- The data:
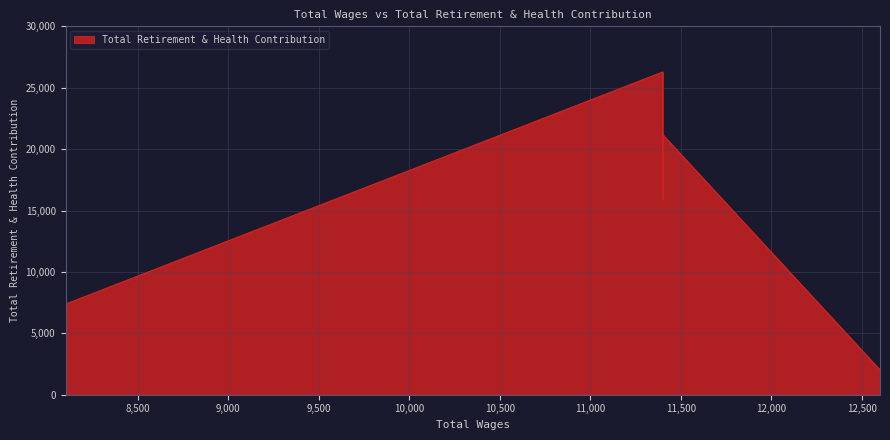

What is the value of the 5th point from the left?

2016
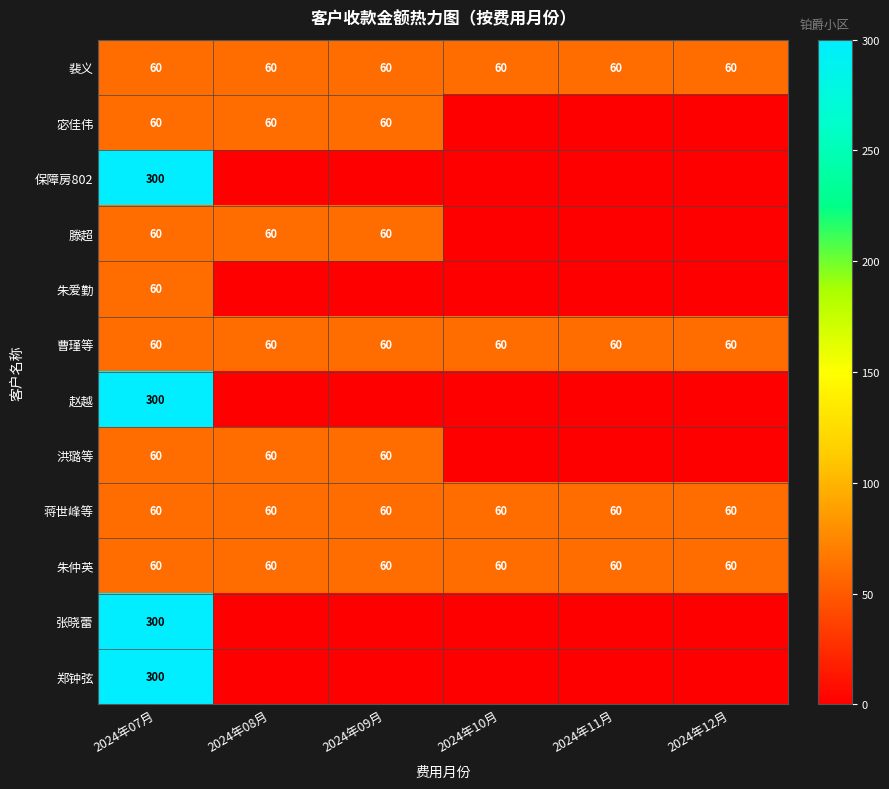

Read the 裴义 value at 2024年10月.

60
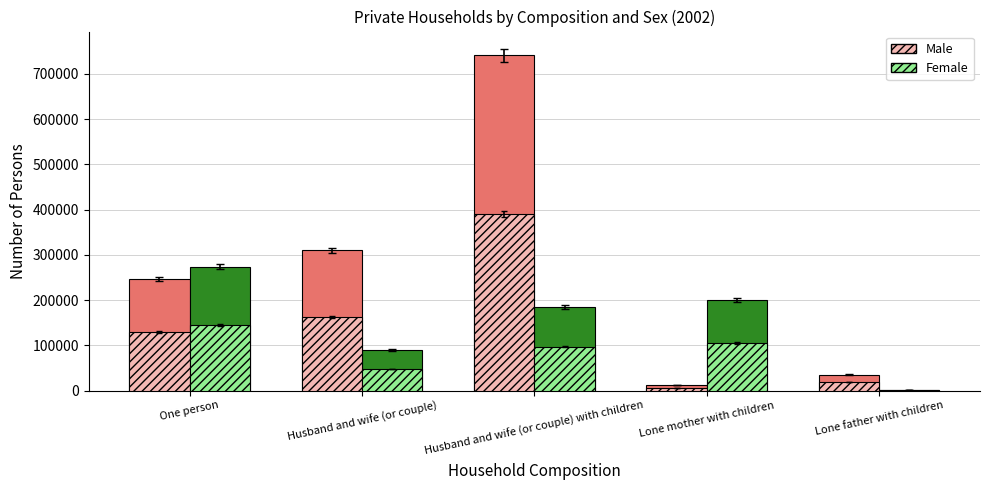

What is the maximum value shown in the chart?

741146.3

- Work to complete: Put every line of the records into a JSON list of strings, one string per line, leaving out the blank lines and the pictures.

- Exercise solution:
[
  "What is the value of the 5th point from the left?",
  "2016",
  "Read the 裴义 value at 2024年10月.",
  "60",
  "What is the maximum value shown in the chart?",
  "741146.3"
]